Standing in the hazy repose of that garden, I felt more than ever that I was missing a vital piece of information. I tried to think clearly, but the heat and strangeness of the surroundings made it impossible. I don’t know how long I stood there, but after a while something touched my shoulder. I whirled around, frightened until I realized that it was Alexander. I smiled at him uncertainly, then turned back to the statue. When I spoke, my voice sounded alien and jarring:
“What is this for?”
“The statue?”
“The whole thing. Why is it here? What made us dream about something we’ve never seen until now?”
He didn’t answer. I turned away from the statue. “Let’s go.”
Alexander and I explored the rest of the house, both the parts I had looked at and those I hadn’t. The majority of the rooms were empty, and those that weren’t contained only
decaying pieces of furniture. As often as not, they gave no hint as to what the original purpose of the room had been.
One or two, though, had once had obvious uses; among these was the observatory. It was small and square, with a window in each of its three outer walls. Next to these were metal stands fastened to the floor. It was Alexander who realized that they had once held telescopes. The walls still displayed a few water-stained star maps. There was also a trap door in the ceiling, with a ladder of iron pegs leading up to it. Alexander went first, hoisting himself through the hole, then pulled me up after him.
We emerged on a platform built on a flat part of the roof. Moving to the railing, I looked out over the gardens where we had walked not long before. To the right was the ivied wall with its hidden door, the child flautist and the weeping tree. Now I could see that beyond that little round garden were others, running at parallels and perpendiculars to each other, all enclosed by overgrown, vine-strewn fir hedges. I was still trying to make sense of the jumble when Alexander said:
“It’s a maze.”
It was hard to believe I hadn’t seen it at once. I said, “I wonder what it’s for.”
“What makes you think it’s for anything?”
“Everything here seems to lead to something. I can’t stop feeling as though someone else is controlling what happens . . . as if we’re part of a play and we don’t know it.” The words sounded less ironic than I had meant them to.
“Shakespeare did say that all the world’s a stage.”
“Honestly.”
“Honestly? This house is dead, and the dead leave nothing behind: no desires, no questions, no secrets. Certainly no answers.”

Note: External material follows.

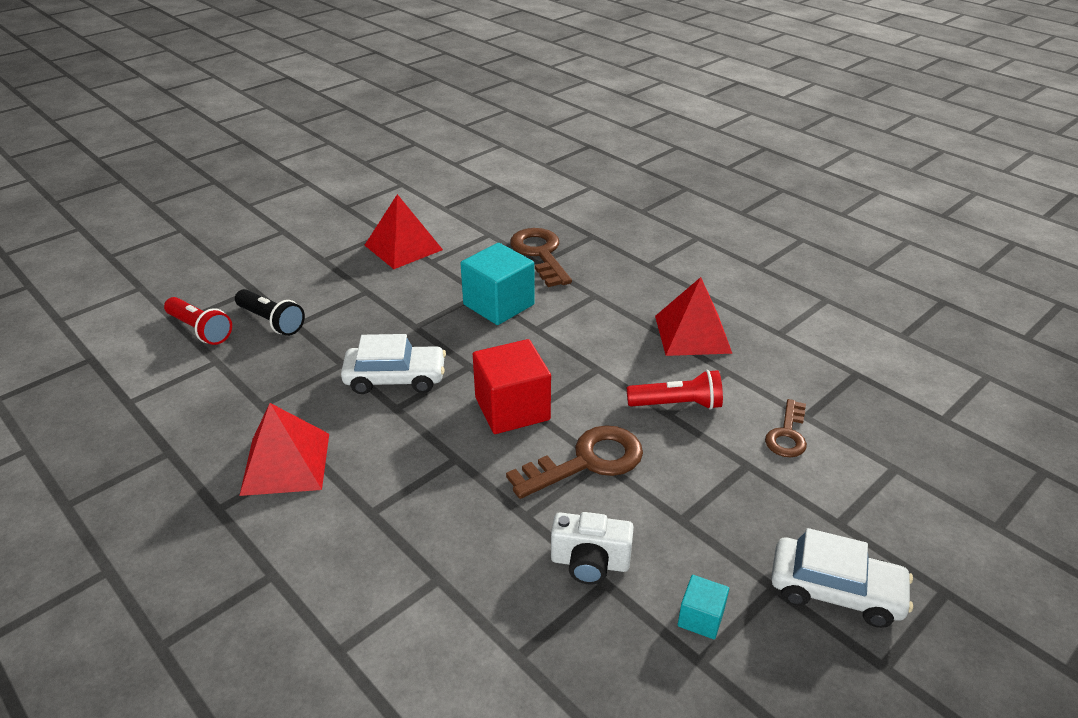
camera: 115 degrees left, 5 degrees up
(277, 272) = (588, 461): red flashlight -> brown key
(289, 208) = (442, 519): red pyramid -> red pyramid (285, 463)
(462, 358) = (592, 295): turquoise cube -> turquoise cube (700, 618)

I looked again at the gardens. “You don’t really believe that.”
“Perhaps you are right.” He sat on the railing. “In fact, sometimes I wonder whether I believe anything. That anything is purposeful, at any rate.”
His nearness to the edge of the roof made me uneasy. “Then why do anything at all? Why go on living?”
He smiled wryly. “I don’t think you understand my meaning. I am not a nihilist. I suppose there are reasons why things happen, or happen the way they do. But the span of one life is so short, it seems senseless to spend it searching for meaning.”